[Stored entries]
◇ ◇ ◇

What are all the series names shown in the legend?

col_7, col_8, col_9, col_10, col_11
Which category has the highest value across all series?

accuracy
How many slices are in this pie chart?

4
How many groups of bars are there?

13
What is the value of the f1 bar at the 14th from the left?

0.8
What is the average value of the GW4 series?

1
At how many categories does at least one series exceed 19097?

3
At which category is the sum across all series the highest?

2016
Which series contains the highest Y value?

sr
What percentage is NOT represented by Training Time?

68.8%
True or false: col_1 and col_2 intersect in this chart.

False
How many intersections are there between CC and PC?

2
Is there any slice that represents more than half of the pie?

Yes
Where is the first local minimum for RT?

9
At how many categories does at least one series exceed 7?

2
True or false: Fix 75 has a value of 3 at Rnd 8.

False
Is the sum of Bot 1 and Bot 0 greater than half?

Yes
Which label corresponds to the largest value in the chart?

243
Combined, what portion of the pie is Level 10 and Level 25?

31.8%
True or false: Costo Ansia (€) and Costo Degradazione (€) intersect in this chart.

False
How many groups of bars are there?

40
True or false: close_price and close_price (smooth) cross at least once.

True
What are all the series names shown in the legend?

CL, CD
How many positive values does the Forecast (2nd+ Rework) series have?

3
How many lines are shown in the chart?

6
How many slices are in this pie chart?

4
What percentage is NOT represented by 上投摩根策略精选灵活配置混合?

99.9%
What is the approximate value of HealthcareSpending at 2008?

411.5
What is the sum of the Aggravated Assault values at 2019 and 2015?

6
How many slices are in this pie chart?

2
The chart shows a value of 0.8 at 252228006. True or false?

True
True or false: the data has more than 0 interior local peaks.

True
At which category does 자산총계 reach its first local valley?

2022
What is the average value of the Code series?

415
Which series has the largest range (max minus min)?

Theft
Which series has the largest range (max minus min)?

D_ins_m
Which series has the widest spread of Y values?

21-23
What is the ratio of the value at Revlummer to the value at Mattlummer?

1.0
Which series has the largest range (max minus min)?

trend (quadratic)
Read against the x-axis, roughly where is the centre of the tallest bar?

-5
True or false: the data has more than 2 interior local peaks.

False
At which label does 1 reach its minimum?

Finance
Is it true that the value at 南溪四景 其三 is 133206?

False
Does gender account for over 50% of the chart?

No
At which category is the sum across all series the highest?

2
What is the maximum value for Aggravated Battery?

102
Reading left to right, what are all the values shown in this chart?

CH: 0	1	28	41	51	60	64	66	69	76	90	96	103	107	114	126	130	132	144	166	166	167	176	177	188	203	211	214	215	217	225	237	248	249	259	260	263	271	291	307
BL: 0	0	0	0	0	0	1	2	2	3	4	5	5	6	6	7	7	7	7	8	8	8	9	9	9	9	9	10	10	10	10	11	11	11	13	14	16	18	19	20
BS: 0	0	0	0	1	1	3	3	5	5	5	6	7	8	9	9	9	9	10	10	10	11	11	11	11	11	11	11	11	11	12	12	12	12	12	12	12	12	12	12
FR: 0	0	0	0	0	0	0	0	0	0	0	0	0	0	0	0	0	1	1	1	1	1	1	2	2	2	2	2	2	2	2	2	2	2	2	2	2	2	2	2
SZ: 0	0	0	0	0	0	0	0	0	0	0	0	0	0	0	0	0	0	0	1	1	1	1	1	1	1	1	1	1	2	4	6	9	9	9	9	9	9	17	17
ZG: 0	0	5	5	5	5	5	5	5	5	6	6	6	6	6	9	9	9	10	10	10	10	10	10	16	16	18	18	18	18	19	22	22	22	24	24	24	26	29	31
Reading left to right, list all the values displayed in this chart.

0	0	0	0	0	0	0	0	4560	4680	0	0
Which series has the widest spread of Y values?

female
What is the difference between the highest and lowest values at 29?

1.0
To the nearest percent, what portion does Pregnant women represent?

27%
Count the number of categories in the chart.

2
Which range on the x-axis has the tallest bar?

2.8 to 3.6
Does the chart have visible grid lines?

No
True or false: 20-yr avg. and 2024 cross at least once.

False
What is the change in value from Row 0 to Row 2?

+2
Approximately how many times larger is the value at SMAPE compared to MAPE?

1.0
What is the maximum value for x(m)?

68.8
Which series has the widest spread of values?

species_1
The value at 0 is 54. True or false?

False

◇ ◇ ◇

## Activity
Copy out the items from the first line through the line with "What is the value", reproducing each line without any change.

## Final answer
What are all the series names shown in the legend?

col_7, col_8, col_9, col_10, col_11
Which category has the highest value across all series?

accuracy
How many slices are in this pie chart?

4
How many groups of bars are there?

13
What is the value of the f1 bar at the 14th from the left?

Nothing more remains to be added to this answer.